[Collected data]
____

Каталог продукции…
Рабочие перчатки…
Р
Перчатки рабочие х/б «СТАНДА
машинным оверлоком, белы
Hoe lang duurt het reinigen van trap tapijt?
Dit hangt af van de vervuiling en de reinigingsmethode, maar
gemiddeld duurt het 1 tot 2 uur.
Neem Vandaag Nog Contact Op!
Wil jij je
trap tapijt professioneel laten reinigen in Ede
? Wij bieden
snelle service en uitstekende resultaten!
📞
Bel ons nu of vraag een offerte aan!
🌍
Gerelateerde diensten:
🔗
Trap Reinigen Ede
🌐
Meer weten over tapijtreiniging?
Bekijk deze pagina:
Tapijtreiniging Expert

____

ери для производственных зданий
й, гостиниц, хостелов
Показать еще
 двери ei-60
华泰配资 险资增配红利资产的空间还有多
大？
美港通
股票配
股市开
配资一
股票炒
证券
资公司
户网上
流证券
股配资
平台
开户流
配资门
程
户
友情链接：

____

Exercise directions:
Every line above that holds the word "duurt" is to be found and copied.

Output for this exercise:
Hoe lang duurt het reinigen van trap tapijt?
gemiddeld duurt het 1 tot 2 uur.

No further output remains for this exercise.